Bio:
I recall feeling the excitement of getting on a plane for the first time ever to a country outside Eritrea. To step into unknown waters, unknown language but knowing the televised British culture.
24th of December 2007, 6 am, London, I made a point to my 10-year-old self to recall this day. Amazed to finally be able to see what 6 am looks like and also amazed that it could be so dark in the morning.
I look up at my mamma and she looks down on me and says “This is our new home, now you say nothing”.
So many emotions ran through, confused to a culture that I didn’t know, sad because I didn’t get to say goodbye to my friends, unsafe because we did not know anyone at all. Although my family had always consisted of my mamma and my brother Daniel, I felt truly alone.
It is funny trying to recollect the memories of immigrating here to the UK as an adult, as a child you’re partly oblivious to what is shaping your environment.
What I thought was a waiting room in an airport as a 10-year-old, was in fact a room where my family and many others were detained without an explanation. One TV placed ridiculously high on the wall, and massive windows disguised as mirrors as if we were under interrogation on an episode of CSI.
I remember being driven in a white van by stern-looking men in uniforms from London to Liverpool, where we were housed temporarily in the most depressing motel, my brother and I the only kids there.
Our room had a single bed, somehow my mamma managed to communicate with no English the need for another bed for a single mother and two children. I cried every single night for the next 3 months, wishing that all this was a nightmare, a dream I could wake up from to be able to find myself home again. Home the place I knew to be familiar, not whatever this was.
After Liverpool, we were placed in Blackburn with Darwen, Lancashire. We had a house with a living room, a kitchen, separate bedrooms, of course, I asserted my privileges of being the elder sister and got the bigger room, and a garden, my eyes gleamed as we have never had a garden, it was something out of a Christmas film.
Blackburn was magical, we went to school nearby, we went to the library all the time and borrowed books I could not yet understand but I loved the idea that one day I’d be able to read them. I had a best friend again, she was of a completely different culture, Pakistani Muslim. I learned a lot about the South Asian community in this town and of varying culture outside of my Catholic-Orthodox upbringing.
As much as my brother and I loved this town, my mamma still wasn’t satisfied, she needed a strong sense of Eritrean culture and so in the summer of 2008, we moved to London.

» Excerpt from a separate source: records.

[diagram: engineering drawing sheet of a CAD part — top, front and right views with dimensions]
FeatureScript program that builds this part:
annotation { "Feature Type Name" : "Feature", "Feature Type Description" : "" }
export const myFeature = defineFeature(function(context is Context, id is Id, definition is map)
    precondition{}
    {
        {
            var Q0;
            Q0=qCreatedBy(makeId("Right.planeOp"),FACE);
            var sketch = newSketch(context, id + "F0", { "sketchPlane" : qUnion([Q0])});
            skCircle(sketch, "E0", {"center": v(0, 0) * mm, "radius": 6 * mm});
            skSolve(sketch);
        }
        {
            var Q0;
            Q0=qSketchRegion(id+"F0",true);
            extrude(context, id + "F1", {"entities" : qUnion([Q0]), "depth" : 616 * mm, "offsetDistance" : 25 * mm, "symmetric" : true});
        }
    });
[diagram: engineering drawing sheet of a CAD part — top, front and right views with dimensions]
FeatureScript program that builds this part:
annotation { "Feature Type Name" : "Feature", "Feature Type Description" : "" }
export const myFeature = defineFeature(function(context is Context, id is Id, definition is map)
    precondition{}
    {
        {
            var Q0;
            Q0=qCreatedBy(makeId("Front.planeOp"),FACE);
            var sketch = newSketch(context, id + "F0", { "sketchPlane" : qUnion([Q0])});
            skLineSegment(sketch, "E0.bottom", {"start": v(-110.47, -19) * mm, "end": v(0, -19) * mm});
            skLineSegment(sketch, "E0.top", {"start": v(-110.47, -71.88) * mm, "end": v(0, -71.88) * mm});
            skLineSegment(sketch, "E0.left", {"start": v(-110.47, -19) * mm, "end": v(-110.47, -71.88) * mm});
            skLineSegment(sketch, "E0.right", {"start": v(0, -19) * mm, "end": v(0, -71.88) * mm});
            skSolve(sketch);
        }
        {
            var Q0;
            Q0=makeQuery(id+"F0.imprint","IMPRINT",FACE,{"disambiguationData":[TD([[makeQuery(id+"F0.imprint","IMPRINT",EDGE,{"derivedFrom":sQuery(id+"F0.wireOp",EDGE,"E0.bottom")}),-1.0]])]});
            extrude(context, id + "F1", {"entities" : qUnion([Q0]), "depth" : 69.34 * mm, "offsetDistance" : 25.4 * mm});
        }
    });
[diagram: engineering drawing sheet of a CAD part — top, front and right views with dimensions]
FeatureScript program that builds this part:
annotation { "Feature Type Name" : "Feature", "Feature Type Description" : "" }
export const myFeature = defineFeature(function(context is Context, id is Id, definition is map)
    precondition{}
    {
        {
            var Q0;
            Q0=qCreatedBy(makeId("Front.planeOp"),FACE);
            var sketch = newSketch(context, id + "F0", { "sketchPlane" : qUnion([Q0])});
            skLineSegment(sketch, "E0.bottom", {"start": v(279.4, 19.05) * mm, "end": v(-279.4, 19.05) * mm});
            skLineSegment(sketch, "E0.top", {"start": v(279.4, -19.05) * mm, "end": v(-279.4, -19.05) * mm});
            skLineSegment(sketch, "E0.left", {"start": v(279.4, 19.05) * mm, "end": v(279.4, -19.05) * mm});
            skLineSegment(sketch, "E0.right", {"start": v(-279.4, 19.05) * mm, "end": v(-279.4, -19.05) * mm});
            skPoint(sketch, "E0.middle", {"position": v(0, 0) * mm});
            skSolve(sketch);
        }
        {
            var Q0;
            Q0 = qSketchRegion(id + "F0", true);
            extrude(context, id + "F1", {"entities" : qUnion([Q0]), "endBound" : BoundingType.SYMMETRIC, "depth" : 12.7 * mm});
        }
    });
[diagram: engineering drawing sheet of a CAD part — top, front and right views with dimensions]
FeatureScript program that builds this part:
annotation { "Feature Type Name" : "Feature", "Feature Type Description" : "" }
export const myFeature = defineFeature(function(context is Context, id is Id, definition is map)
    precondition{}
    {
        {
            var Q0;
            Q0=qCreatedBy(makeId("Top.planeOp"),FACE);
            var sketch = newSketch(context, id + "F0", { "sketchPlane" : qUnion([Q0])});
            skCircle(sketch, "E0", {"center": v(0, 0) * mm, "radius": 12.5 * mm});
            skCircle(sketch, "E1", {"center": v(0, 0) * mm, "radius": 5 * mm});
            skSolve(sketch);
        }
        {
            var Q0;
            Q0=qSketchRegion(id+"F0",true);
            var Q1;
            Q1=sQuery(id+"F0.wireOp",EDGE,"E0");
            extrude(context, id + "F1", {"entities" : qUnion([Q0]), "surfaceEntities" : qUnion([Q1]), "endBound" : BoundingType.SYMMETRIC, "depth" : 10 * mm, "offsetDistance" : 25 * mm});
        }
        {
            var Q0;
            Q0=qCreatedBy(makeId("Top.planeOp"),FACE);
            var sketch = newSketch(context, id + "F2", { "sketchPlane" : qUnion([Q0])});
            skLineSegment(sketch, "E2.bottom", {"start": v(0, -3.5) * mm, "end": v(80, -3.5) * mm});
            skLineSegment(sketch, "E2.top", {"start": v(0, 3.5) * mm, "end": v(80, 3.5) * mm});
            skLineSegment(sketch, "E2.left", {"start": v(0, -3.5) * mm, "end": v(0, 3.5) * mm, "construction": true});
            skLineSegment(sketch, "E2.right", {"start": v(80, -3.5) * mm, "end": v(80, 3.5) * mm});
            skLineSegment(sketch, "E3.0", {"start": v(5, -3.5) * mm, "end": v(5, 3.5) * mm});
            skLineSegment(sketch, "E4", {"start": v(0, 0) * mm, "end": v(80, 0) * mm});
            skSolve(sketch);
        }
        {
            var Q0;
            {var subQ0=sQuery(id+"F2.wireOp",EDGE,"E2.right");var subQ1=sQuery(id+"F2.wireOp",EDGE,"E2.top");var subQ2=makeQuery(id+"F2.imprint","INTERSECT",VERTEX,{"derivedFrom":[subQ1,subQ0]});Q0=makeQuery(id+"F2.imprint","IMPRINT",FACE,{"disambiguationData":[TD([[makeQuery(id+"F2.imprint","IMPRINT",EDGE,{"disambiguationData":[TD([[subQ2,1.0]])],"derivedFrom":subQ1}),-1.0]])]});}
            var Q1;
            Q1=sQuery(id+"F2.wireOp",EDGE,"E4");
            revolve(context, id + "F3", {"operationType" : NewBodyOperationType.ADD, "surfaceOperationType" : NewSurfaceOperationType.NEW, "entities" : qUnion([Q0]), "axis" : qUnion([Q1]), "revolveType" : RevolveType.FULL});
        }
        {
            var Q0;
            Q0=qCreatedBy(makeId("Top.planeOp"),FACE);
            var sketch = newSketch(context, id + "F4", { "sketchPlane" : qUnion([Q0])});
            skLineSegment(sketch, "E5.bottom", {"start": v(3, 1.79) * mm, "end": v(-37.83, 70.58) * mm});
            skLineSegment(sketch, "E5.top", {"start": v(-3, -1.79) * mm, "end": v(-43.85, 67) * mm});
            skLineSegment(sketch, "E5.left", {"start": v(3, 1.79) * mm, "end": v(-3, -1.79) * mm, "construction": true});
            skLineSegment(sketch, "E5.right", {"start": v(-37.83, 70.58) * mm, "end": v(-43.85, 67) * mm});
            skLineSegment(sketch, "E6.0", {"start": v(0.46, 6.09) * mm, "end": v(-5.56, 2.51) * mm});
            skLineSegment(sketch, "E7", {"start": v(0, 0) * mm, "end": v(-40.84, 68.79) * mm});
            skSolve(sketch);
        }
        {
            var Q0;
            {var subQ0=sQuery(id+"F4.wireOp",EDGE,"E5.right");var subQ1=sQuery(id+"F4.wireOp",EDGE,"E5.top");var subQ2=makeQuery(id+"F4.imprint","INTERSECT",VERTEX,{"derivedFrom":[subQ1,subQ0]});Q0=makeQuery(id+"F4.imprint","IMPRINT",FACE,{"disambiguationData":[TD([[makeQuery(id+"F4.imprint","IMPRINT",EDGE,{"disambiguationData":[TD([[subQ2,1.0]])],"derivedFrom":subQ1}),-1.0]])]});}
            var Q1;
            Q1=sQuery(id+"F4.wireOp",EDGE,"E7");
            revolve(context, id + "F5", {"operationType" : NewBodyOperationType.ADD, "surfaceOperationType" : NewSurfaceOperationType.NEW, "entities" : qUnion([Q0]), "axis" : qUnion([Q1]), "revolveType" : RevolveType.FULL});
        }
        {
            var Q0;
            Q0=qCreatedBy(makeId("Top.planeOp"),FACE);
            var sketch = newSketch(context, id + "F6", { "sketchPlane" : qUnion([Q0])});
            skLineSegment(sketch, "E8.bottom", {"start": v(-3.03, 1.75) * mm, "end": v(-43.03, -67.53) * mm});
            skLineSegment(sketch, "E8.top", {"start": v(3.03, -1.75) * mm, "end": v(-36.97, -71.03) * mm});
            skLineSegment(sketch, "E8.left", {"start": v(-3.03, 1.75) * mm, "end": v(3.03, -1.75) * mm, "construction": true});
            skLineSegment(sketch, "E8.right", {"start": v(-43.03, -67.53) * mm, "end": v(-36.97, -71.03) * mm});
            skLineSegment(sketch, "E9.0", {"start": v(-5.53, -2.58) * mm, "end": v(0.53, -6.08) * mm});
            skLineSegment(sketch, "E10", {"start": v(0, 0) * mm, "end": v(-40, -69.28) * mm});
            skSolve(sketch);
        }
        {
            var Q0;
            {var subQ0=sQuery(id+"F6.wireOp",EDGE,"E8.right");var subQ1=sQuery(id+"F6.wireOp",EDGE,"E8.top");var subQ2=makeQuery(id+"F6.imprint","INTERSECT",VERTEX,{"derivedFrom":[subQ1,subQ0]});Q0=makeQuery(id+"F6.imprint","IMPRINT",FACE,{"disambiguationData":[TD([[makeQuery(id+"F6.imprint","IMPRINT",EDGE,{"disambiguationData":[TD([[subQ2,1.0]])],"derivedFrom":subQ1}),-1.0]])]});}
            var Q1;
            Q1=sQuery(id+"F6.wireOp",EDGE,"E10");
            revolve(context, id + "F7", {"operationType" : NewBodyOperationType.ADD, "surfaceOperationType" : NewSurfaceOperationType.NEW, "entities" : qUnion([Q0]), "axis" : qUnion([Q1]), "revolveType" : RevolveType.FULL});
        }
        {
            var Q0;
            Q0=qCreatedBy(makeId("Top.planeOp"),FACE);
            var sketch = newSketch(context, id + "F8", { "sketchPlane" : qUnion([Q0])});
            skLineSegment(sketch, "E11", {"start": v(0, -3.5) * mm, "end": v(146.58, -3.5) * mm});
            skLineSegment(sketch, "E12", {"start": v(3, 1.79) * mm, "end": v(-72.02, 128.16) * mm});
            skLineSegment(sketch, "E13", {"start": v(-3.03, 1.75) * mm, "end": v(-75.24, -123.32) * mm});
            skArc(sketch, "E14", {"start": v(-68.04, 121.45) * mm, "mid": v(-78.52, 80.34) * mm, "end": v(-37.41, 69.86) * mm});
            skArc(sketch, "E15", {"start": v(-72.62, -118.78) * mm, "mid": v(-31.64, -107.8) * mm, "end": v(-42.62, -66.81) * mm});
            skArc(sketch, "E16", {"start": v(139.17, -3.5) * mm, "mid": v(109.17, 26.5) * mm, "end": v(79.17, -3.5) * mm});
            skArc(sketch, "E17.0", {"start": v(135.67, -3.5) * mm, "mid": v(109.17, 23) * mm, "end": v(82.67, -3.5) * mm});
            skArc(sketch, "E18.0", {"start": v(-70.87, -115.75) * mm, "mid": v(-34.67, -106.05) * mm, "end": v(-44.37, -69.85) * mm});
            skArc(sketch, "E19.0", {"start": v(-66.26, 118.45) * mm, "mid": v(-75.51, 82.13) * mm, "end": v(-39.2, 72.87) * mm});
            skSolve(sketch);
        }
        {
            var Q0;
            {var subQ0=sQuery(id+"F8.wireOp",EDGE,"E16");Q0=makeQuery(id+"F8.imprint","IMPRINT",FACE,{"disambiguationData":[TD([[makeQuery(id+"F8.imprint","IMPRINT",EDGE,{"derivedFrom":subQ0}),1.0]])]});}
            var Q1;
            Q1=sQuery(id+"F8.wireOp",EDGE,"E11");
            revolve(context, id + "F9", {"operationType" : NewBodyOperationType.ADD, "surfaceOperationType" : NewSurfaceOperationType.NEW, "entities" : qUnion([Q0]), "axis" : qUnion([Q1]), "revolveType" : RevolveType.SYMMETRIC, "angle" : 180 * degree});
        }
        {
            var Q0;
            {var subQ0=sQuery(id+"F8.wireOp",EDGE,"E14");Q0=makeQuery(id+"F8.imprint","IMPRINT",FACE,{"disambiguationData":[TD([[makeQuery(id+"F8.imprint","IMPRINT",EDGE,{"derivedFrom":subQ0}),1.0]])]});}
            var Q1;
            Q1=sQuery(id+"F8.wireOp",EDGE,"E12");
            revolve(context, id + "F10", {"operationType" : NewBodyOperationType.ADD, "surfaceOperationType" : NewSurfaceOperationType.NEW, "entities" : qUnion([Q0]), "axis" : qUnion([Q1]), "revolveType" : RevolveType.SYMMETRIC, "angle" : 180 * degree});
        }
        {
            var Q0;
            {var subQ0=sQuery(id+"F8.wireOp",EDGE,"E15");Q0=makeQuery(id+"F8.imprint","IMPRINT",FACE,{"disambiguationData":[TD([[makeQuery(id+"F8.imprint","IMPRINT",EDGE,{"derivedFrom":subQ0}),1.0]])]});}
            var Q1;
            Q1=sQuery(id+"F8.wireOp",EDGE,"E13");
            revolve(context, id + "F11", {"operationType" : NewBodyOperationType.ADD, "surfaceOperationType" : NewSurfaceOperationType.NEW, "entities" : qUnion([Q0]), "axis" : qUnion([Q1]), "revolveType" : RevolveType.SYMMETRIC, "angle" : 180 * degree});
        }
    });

That was a huge change for us, London was big and scary and so busy, I’d never been around anything like it before. The three of us had moved into a studio flat with a family friend in south London, we spent all summer signing up to secondary schools for me and primary school for Daniel. We managed to find open spots considering how last minute this was and ever since we’ve lived here, for the past 11 years. Moved from the studio flat to a one-bedroom apartment, my mamma brought two other beautiful brothers into this world, then finally after many years the council had given us a house that would actually accommodate us (in size).
London has had a fundamental play in who I see myself to be, I feel very privileged to have had my primitive years spent in the most culturally diverse place I know, there’s a lot you can learn here as well as access, that may have been more difficult to do so in other parts of the UK. So shout to my mamma for making this executive decision, brap brap.
I have found myself to be a very creative person. I always was, as a child, I use to attend dance schools and perform for big audiences back home.
Currently, I find myself to be very interested in Film and Documentary making, I am trying to learn as much as I can behind the scenes as well as being in front of the camera. As you can see I enjoy talking, a lot, my mamma always said I’d be a journalist or presenter. Last year at the end of 2018, I began a podcast, named Now & Gone, speaking on my polyamorous experiences as a Black Queer Woman. I am also currently in the process of making a documentary on the Black Queer experience/identity in London, with a production team I joined early this year.
London is definitely home, so I do identify myself as a Londoner, not British (although I did just gain my long-awaited citizenship) but I never forget my roots, I am Eritrean.
I am so many things, and I revel in being able to identify with so many communities, it’s great to know that I have families outside of my bloodline, we are three-dimensional beings, it only hurts you to box yourself with one identity.